Exercise inputs:

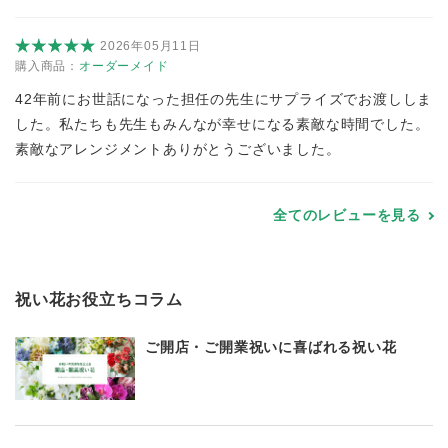
2026年05月11日
購入商品：
オーダーメイド
42年前にお世話になった担任の先生にサプライズでお渡ししま
した。私たちも先生もみんなが幸せになる素敵な時間でした。
素敵なアレンジメントありがとうございました。
全てのレビューを見る
祝い花お役立ちコラム
ご開店・ご開業祝いに喜ばれる祝い花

Exercise instructions: All records must be output exactly as they are, except for the pictures, which are left out.

Result:
2026年05月11日
購入商品：
オーダーメイド
42年前にお世話になった担任の先生にサプライズでお渡ししま
した。私たちも先生もみんなが幸せになる素敵な時間でした。
素敵なアレンジメントありがとうございました。
全てのレビューを見る
祝い花お役立ちコラム
ご開店・ご開業祝いに喜ばれる祝い花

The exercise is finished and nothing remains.